While cats are one of the most popular pets in the world, relatively little has ever been learned about how the strongly-independent felines first managed to get domesticated. That, scientists say, is why the latest fossilized cat found in a Stone Age village in China is such a big deal.

The unearthed remains, estimated at 5,300 years old, demonstrate kitties lived with or alongside human communities much earlier than previously thought. And researchers believe the recent find does indeed offer greater insights into the initial domestication process.

The research is published in the latest issue of the Proceedings of the National Academy of Sciences.

"What's really exciting about this study is it's the first evidence that shows us the processes by which cats came to live with humans," said Fiona Marshall of Washington University in St. Louis, in a report by USA Today. She continued that unlike dogs, which were tamed early hunter-gatherer tribes thousands of years before felines were invited into human domains, cats "were the animals of farmers."

A 9,500-year-old site in Cyprus revealed the oldest known incidence of a relationship between humans and wildcats. The remains of a human believed to have held a position high status was found buried there with a feline, suggesting that particular kitty had made friends with someone.

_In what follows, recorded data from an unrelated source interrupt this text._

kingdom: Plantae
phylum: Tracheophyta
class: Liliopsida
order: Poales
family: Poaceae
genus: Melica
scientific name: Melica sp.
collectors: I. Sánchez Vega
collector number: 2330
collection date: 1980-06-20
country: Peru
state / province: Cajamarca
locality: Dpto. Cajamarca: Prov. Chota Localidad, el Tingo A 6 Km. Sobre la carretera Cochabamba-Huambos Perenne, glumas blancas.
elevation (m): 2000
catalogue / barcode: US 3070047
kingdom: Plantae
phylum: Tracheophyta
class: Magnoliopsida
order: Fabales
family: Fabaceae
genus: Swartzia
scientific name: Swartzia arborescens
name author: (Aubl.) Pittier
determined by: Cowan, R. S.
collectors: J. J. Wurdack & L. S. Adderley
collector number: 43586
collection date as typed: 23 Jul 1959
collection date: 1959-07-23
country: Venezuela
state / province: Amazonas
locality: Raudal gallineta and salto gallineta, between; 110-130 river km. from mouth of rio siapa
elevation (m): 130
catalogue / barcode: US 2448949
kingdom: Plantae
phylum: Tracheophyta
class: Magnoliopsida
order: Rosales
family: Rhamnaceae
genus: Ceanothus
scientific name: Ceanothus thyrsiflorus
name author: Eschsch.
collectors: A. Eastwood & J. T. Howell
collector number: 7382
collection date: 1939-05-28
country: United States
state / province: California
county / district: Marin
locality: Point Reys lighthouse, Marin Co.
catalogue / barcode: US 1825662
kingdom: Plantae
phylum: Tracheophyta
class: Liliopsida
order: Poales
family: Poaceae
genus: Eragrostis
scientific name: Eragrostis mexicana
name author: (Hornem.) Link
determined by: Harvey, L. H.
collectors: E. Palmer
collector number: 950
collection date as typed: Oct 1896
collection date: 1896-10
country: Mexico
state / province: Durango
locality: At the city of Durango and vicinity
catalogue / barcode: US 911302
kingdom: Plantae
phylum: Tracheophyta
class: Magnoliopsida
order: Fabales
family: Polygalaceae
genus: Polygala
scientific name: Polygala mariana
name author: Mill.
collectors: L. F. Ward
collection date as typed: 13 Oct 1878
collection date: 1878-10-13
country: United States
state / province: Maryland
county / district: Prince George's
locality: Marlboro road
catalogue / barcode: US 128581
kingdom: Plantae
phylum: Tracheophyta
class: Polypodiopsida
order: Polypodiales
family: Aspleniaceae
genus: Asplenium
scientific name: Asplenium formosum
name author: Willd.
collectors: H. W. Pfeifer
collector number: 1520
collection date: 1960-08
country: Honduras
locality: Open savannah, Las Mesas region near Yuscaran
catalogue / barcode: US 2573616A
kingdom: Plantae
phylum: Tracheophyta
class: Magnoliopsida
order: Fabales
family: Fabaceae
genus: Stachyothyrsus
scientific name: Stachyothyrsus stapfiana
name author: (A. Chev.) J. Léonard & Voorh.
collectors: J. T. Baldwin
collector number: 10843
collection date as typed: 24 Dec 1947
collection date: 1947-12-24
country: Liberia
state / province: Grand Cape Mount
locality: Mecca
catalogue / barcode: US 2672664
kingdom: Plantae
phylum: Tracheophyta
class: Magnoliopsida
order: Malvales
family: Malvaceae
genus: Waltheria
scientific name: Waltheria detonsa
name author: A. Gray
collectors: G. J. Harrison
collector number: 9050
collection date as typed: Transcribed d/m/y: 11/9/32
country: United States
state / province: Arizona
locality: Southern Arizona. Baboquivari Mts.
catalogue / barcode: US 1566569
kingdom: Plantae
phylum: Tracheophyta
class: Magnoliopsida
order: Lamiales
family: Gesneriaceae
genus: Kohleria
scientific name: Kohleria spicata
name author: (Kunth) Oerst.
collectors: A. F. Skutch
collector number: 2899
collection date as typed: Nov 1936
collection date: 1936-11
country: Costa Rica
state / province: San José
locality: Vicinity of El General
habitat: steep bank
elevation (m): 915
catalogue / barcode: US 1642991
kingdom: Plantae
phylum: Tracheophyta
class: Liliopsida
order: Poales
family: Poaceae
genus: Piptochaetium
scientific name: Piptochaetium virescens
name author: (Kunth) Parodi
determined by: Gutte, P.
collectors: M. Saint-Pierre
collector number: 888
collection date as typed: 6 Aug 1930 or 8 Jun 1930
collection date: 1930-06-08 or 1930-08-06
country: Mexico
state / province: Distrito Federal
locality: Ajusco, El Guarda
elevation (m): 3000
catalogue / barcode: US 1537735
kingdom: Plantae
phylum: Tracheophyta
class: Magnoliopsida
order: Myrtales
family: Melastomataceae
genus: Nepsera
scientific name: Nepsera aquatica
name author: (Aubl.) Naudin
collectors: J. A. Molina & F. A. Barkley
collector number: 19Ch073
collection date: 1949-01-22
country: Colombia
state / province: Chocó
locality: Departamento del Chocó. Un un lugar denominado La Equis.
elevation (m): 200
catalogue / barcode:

The first direct evidence of domesticated cats comes from ancient Egypt, where 4,000-year-old paintings depict people actually caring for cats.

Still, what happened way back when to initiate that first encounter between human and cat? The garbage pits in Quanhucan, a small village in central China, have already shown researchers a lot.

Marshall and her colleagues noted numerous ancient rodent burrows leading into the Quanhucan's grain storage pits. That alone suggested one big reason -- rat control -- why villagers may have wanted cats to stay around.

To discover what villagers ate, science team members analyzed the carbon and nitrogen isotopes present in the human and animal remains. The humans, dogs, pigs and rats all had diets rich in grain -- meaning the diets of the dogs and pigs were essentially the humans' leftovers.

The cats appeared to primarily dine on smaller creatures, such as rats, which had grain-rich diets.

One of the cats appeared to extremely worn teeth, indicating that it had lived many years, perhaps because it was cared for by the ancient villagers after old age set in.

The DNA of the Chinese cats still needs to be determined, although researchers have two theories: one, because genetic studies have linked contemporary felines with the Near Eastern Wildcat, indigenous to northern Africa, the cats found in China could have been imported there through ancient trade routes; otherwise, the cats in Quanhucan could have been native wildcats evolving into human pets.